* Direction
Can you update the Evensen interview between "Erik A. Evensen" and "Fine Arts, Boston.", inclusive, so that "award-winning" becomes "acclaimed"?

** begin Text passage **

Erik A. Evensen is an award-winning designer, illustrator, and graphic novelist, and a professor of Design at the University of Wisconsin–Stout. He is the author/illustrator of Gods of Asgard: A Graphic Novel Interpretation of the Norse Myths (Jetpack Press, 2012), The Beast of Wolfe’s Bay (Evensen Creative, 2013), and Super-powered Word Study: Teaching Words and Word Parts through Comics (Maupin House, 2013), and recently illustrated a short story in IDW Publishing’s popular Ghostbusters series. Evensen holds an MFA in Design from Ohio State, and he studied art at the University of New Hampshire and the School of the Museum of Fine Arts, Boston.

JS: Why did you choose graphic illustration as your medium for telling stories?

EE: My love of drawing and illustration is what got me into graphic design in the first place, and comics were a big part of that. Comics got me into art, which took me to art school, which pointed me at design. As for telling stories, I’ve always been a very visual person, and as a kid I read comics with as much sincerity as I read novels. Once I discovered what a graphic novel was—a long-form, stand-alone comic book—I knew I found my medium.

I’m an illustrator, first and foremost. My education and training is all in the fine arts, and because of this, it made more sense for me to become a storyteller through a visual format. I was always good at writing, but it’s not nearly as natural a process for me as drawing.

JS: Your critically acclaimed graphic novel The Beast of Wolfe’s Bay follows the adventures of a paleo-anthropology grad student named Brian Wegman and is set at an idyllic college that looks strangely similar to UW–Stout. Did you draw any influence from Wisconsin for this tale?

** end Text passage **
** begin Data lines **

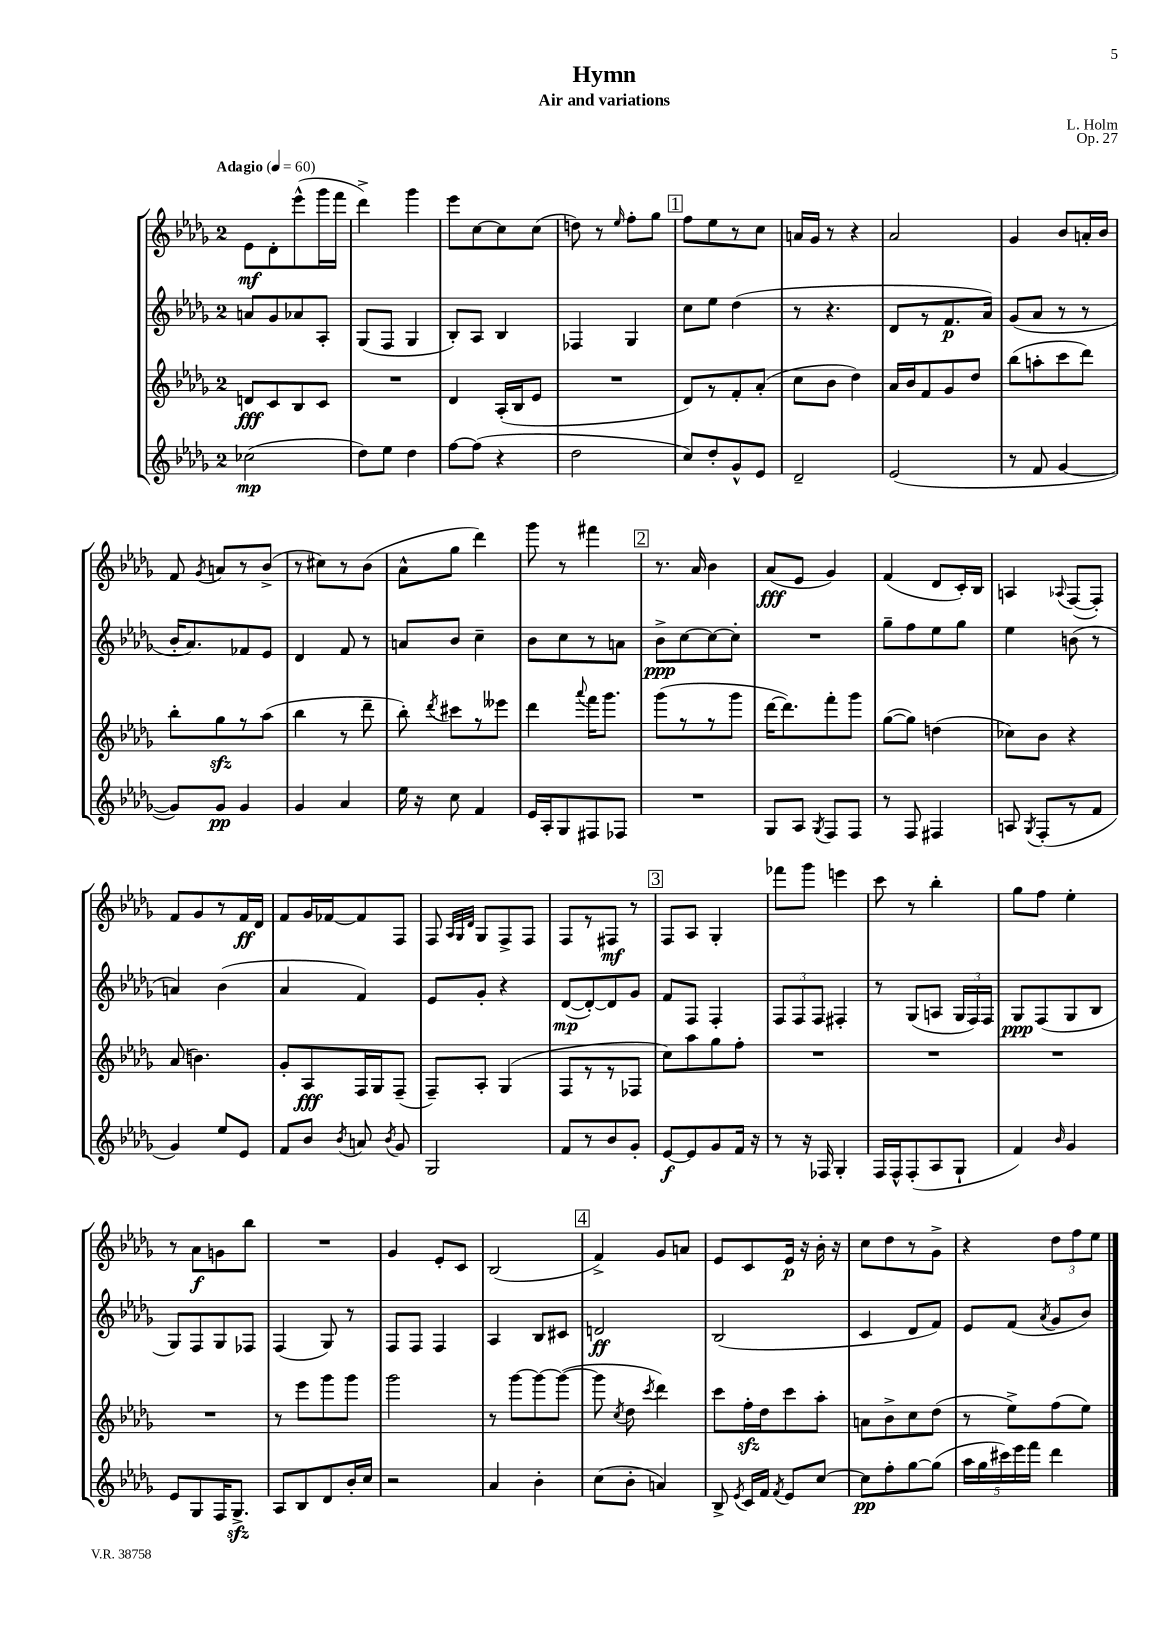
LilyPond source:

** end Data lines **

* Exercise output
Erik A. Evensen is an acclaimed designer, illustrator, and graphic novelist, and a professor of Design at the University of Wisconsin–Stout. He is the author/illustrator of Gods of Asgard: A Graphic Novel Interpretation of the Norse Myths (Jetpack Press, 2012), The Beast of Wolfe’s Bay (Evensen Creative, 2013), and Super-powered Word Study: Teaching Words and Word Parts through Comics (Maupin House, 2013), and recently illustrated a short story in IDW Publishing’s popular Ghostbusters series. Evensen holds an MFA in Design from Ohio State, and he studied art at the University of New Hampshire and the School of the Museum of Fine Arts, Boston.